— BEGIN SOURCE —

News and Opinion from Sisters, Oregon
Sisters Habitat for Humanity has had good reason to celebrate the advent of 2011.
Last week, staff and volunteers moved the chapter's ReStore secondhand appliance and furniture outlet out of the decrepit former city hall building on Fir Street into a former warehouse facility at 254 W. Adams Ave. (next to Sisters Art Works). The new facility doubles the space available, which will help the chapter sell more goods, according to Executive Director Sharlene Weed.
Weed thanked property owner Juliana Pachuca and Realtor Patty Vandiver for making the move work.
In its third year of operation, ReStore provides about $60,000 for Habitat operations, Weed reported.
Those operations are in much stronger shape thanks to major land purchases by the local chapter, which provides the opportunity of home ownership to families who otherwise would not be able to participate in the market.
Sisters Habitat recently closed on five lots in Timber Creek at $29,500 each. Funding came from federal stimulus money through the Neighborhood Stabilization Program (NSP2), administered through the City of Bend.
The stimulus funds were restricted to the purchase of bank-owned properties.
Homes will be 1,400 square feet with a two-car garage to conform with Timber Creek CCRs. Families will hold the second mortgage with the City of Bend for the land cost at zero interest, deferred for the life of mortgage.
The chapter is also pending on 17 lots in Village Meadows, between The Pines and the churches to the west. Transactions are scheduled to close on January 28.
Weed noted that Habitat received key help from Realtor Annie Andreson in making the purchase happen.

— END SOURCE —
— BEGIN EXTRACTED INFORMATION —

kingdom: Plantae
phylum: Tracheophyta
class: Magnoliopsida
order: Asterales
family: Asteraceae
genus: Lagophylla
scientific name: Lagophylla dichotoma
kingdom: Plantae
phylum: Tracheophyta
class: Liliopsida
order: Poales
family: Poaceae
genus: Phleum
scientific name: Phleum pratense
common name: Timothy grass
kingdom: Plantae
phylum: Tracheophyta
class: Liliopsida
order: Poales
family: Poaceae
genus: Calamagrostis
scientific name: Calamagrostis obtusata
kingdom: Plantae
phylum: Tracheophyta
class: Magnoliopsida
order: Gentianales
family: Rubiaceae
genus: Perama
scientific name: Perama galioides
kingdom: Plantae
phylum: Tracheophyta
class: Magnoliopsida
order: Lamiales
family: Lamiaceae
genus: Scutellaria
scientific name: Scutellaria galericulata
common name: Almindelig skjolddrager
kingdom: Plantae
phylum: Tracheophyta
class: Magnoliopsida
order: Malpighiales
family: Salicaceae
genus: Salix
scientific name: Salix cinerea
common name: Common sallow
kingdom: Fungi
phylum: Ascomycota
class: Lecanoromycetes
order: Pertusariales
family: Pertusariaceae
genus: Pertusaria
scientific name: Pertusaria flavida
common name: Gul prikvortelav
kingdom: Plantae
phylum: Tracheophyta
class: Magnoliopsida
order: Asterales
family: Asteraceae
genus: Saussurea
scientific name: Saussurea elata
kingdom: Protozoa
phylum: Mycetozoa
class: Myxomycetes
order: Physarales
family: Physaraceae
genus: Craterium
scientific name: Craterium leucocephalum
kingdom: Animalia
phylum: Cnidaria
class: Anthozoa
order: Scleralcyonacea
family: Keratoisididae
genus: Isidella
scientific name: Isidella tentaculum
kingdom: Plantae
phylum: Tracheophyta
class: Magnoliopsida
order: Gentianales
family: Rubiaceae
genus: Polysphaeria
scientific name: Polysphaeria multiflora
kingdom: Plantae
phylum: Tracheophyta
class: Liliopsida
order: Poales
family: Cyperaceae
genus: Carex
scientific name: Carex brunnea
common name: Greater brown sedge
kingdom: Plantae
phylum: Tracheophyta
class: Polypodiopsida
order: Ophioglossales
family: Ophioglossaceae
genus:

— END EXTRACTED INFORMATION —

### WHAT TO DO
• 1. According to the Habitat for Humanity article, what price did Sisters Habitat pay for each of the five lots in Timber Creek?
• 2. Copy the records verbatim, starting at the line that contains "scientific name: Craterium leucocephalum" and ending at the final line of the records.
The Habitat for Humanity article and the records are unrelated to each other.

### THE ANSWERS
• 1. $29,500 per lot.

• 2.
scientific name: Craterium leucocephalum
kingdom: Animalia
phylum: Cnidaria
class: Anthozoa
order: Scleralcyonacea
family: Keratoisididae
genus: Isidella
scientific name: Isidella tentaculum
kingdom: Plantae
phylum: Tracheophyta
class: Magnoliopsida
order: Gentianales
family: Rubiaceae
genus: Polysphaeria
scientific name: Polysphaeria multiflora
kingdom: Plantae
phylum: Tracheophyta
class: Liliopsida
order: Poales
family: Cyperaceae
genus: Carex
scientific name: Carex brunnea
common name: Greater brown sedge
kingdom: Plantae
phylum: Tracheophyta
class: Polypodiopsida
order: Ophioglossales
family: Ophioglossaceae
genus:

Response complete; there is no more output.